Croesus hopped onto a stool and slapped the bar. “Just pour.”
Good old Tavernier obliged straight away. Fixed him a glass full to the brim, no rocks. Never any rocks when he was in this mood. Rocks displaced too much volume meant for drink.
The place was mostly deserted, save for one snoring sailor carpeting a patch of sawdusted floorboards under a corner table. Croesus slurped his drink noisily and didn’t care. He slid his empty glass forward, presenting it for a refill. Tavernier was there with the bottle, no hesitation.
Good old Tavernier. Croesus didn’t mind the ‘good to see you’ from him. At least their relations hadn’t changed since Croesus’ career move to law enforcement.
“Rough day on the job, eh?” said the barkeep. It was barely noon. “Who’s got you running this ragged?”
“Seedgrape. Chancellor. Tries to corner the market on snootiness. Would monopolise it if he could, but you know, he works in the palace so snoot is hardly in short supply.”
“Ah. Well, you know snoot is just like snot. Only spelt longer cos they let you see further up the chimney.” Tavernier tipped his head back to allow Croesus an illustrative view all the way up his nose.
Croesus laughed. Then killed the laugh with a swig of his rum.
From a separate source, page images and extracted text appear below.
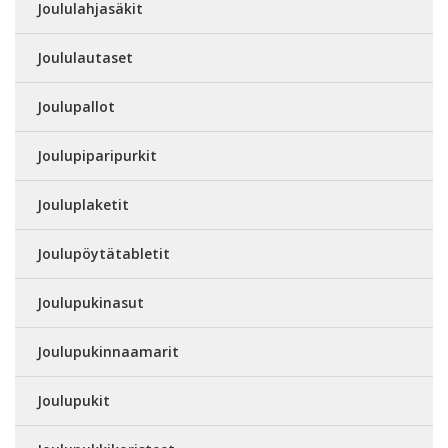
Joululahjasäkit
Joululautaset
Joulupallot
Joulupiparipurkit
Jouluplaketit
Joulupöytätabletit
Joulupukinasut
Joulupukinnaamarit
Joulupukit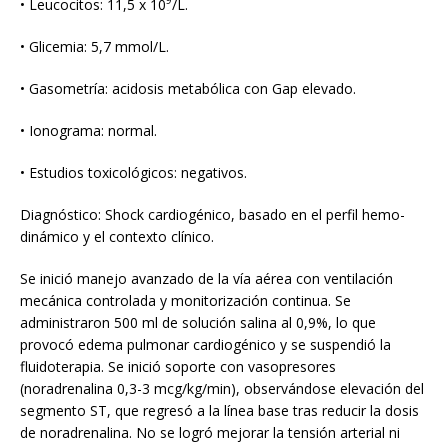
• Leucocitos: 11,5 x 10
/L.
• Glicemia: 5,7 mmol/L.
• Gasometría: acidosis metabólica con Gap elevado.
• Ionograma: normal.
• Estudios toxicológicos: negativos.
Diagnóstico: Shock cardiogénico, basado en el perfil hemo-
dinámico y el contexto clínico.
Se inició manejo avanzado de la vía aérea con ventilación
mecánica controlada y monitorización continua. Se
administraron 500 ml de solución salina al 0,9%, lo que
provocó edema pulmonar cardiogénico y se suspendió la
fluidoterapia. Se inició soporte con vasopresores
(noradrenalina 0,3-3 mcg/kg/min), observándose elevación del
segmento ST, que regresó a la línea base tras reducir la dosis
de noradrenalina. No se logró mejorar la tensión arterial ni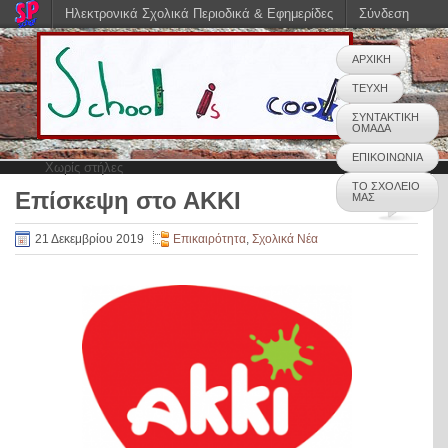
Ηλεκτρονικά Σχολικά Περιοδικά & Εφημερίδες
Σύνδεση
ΑΡΧΙΚΗ
ΤΕΥΧΗ
ΣΥΝΤΑΚΤΙΚΗ
ΟΜΑΔΑ
ΕΠΙΚΟΙΝΩΝΙΑ
Χωρίς στήλες
ΤΟ ΣΧΟΛΕΙΟ
Επίσκεψη στο ΑΚΚΙ
ΜΑΣ
0
21 Δεκεμβρίου 2019
Επικαιρότητα
,
Σχολικά Νέα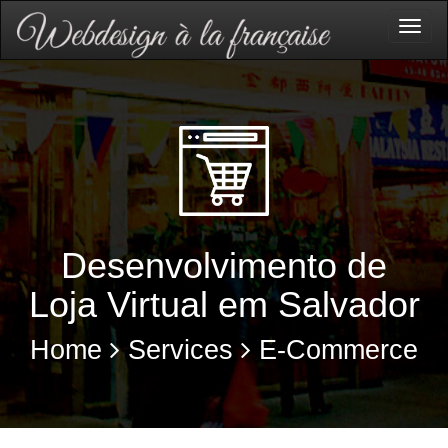
Togg
navig
Desenvolvimento de
Loja Virtual em Salvador
Home
Services
E-Commerce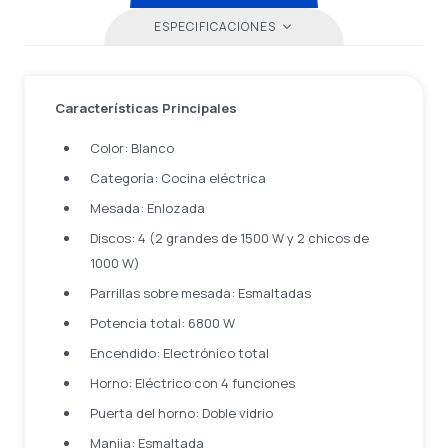
ESPECIFICACIONES
Características Principales
Color: Blanco
Categoría: Cocina eléctrica
Mesada: Enlozada
Discos: 4 (2 grandes de 1500 W y 2 chicos de
1000 W)
Parrillas sobre mesada: Esmaltadas
Potencia total: 6800 W
Encendido: Electrónico total
Horno: Eléctrico con 4 funciones
Puerta del horno: Doble vidrio
Manija: Esmaltada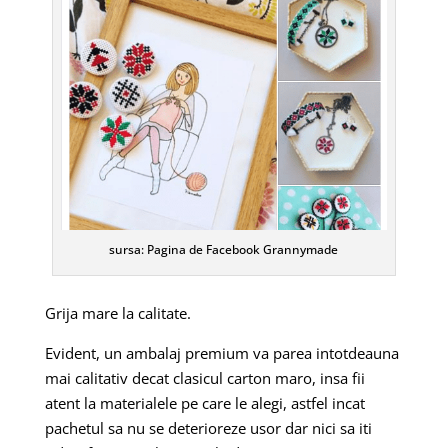
sursa: Pagina de Facebook Grannymade
Grija mare la calitate.
Evident, un ambalaj premium va parea intotdeauna
mai calitativ decat clasicul carton maro, insa fii
atent la materialele pe care le alegi, astfel incat
pachetul sa nu se deterioreze usor dar nici sa iti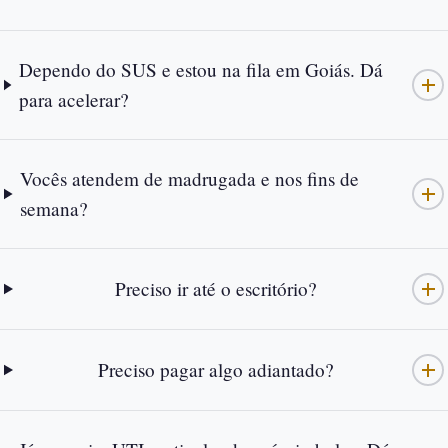
Dependo do SUS e estou na fila em Goiás. Dá
para acelerar?
Vocês atendem de madrugada e nos fins de
semana?
Preciso ir até o escritório?
Preciso pagar algo adiantado?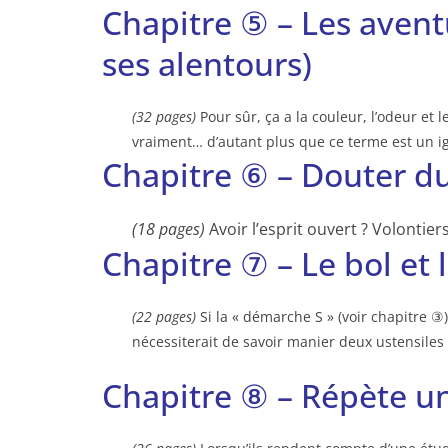
Chapitre ⑤ – Les avent
ses alentours)
(32 pages)
Pour sûr, ça a la couleur, l’odeur et le
vraiment… d’autant plus que ce terme est un ig
Chapitre ⑥ – Douter d
(18 pages)
Avoir l’esprit ouvert ? Volontier
Chapitre ⑦ – Le bol et 
(22 pages)
Si la « démarche S » (voir chapitre ③)
nécessiterait de savoir manier deux ustensiles : 
Chapitre ⑧ – Répète un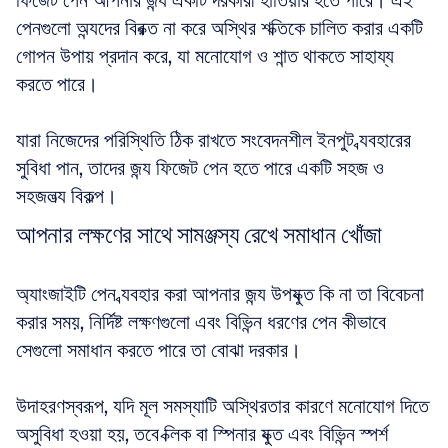
ফিজেট পেন আপনার জন্য একটি দরকারী হাতিয়ার হতে পারে। এই 
পেনগুলো অন্যদের বিরক্ত না করে অস্থির শক্তিকে চালিত করার একটি 
গোপন উপায় প্রদান করে, যা মনোযোগ ও শান্ত থাকতে সাহায্য 
করতে পারে। 
যারা নিজেদের পরিস্থিতি ঠিক রাখতে সংবেদনশীল ইনপুট ব্যবহারের 
সুবিধা পান, তাদের জন্য ফিজেট পেন হতে পারে একটি সহজ ও 
সহজলভ্য বিকল্প।
আপনার লক্ষণের সাথে সামঞ্জস্য রেখে সমাধান খোঁজা
অ্যাংজাইটি পেন ব্যবহার করা আপনার জন্য উপযুক্ত কি না তা বিবেচনা 
করার সময়, নির্দিষ্ট লক্ষণগুলো এবং বিভিন্ন ধরণের পেন কীভাবে 
সেগুলো সমাধান করতে পারে তা বোঝা দরকার। 
উদাহরণস্বরূপ, যদি মূল সমস্যাটি অস্থিরতার কারণে মনোযোগ দিতে 
অসুবিধা হওয়া হয়, তবে ক্লিক বা স্পিনার যুক্ত এবং বিভিন্ন স্পর্শ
“Thing is,” he said, “it’s not really Seedgrape driving me crazy. He’s just the one waiting to ruin me when this case runs smack into a dead end. If it hasn’t already. It’s two others who are causing the real headache. And there’s something – something Seedgrape isn’t telling me.” Croesus dug at a knot in the bar with a fingernail.
Tavernier topped up his glass. “Unlike you to be so defeatist, Croesus, old mate. If you’re struggling for clarity, tackle your problems one glass at a time. Who’re the others who are giving you so much grief?”
“New operator in town. Shady character. Potentially a better thief than me. And all I’ve got is a name. Carlo.”
Tavernier sniffed. “Never heard of him.” Croesus drained his glass. Tavernier refilled. “Who else?”
“Montgomery Prye. Brother to the King, apparently. Died in mysterious circumstances. Well, riding accident, according to Seedgrape. But that’s one of the areas where I’m sure there’s something he’s not telling me. Or he’s telling me that something to cover for the other something – the true something – that he’s not telling me. You know what I mean.”
“I do. Amazingly.” Tavernier’s ability to interpret even the most incoherent of drunken mumbles was legendary. “What’s more, I know a thing or two about Montgomery Prye.”
Croesus sat up. Slapped both hands on the bar. “You do? Spill.”
Tavernier smiled. “I never spill.” He refreshed Croesus’ glass as though to prove the point. “Are you sipping comfortably?” Croesus sipped. And nodded. “Then I’ll begin…”
Tavernier propped himself on the bar, bottle close at hand in case of emergency top-ups. He coughed by way of a throaty prologue.
“Old Monty was something of a regular around the pubs in this area. Course he used to travel in disguise, but we all knew who he was. He had those stares so hard you could climb up em into his head, folks used to say. But you’d never quite know what was going on up there. Deep one, he was. But he loved to entertain. That’s why his brother, His Majesty, never much liked him. Considered the entertainment business unbecoming of royalty. Thought it reflected badly on the Crown and the family name, a brother who toured local hostelries and drinkeries, delighting and amazing us mere plebeians and commoners with his tricks.”
“Tricks? What sort of tricks.” Croesus heard a slur in his voice, so indicated for Tavernier to pour him another. That ought to smooth out the rougher edges of his speech. And sharpen his thinking.
“Mesmerism. Montgomemory, he used to call himself. Well, the Great Montgomemory, to use his full stage name. He’d get folks looking into his eyes and hypnotifying them to do all sorts of tomfoolery. Amusing or amazing feats they never thought they was capable of. Why, he had one fellow here – Clumsy Pete – juggle twenty tankards while balancing on an upturned table leg. He was that good was Old Monty, he could convince folks they was cats then train em to do tricks.”
“Aye, it was. Had to be seen to be believed. And he also had the most amazing memory. He’d get the whole crowd to show him a trinket or something from their pocket, then have them all shuffle round while he wasn’t looking. And he’d turn round and name each and every article and who it belonged to. Didn’t matter if there was hundreds in the crowd. He’d remember them all.”
Hmm. Must’ve used a visualisation trick like Croesus did with all the treasures that had occupied the vault.
Croesus threw the rum at the back of his throat. It hit like a train on fire. His senses sharpened in an instant. He tested his powers of speech. “What happened to him?” No slur. An edge of suspicion.
“Lost a staring contest with a Gorgon, they say. Tried to hypnotify her and – ”
“Turned to stone,” Croesus concluded on Tavernier’s behalf.
He fell off his stool and ran for the door.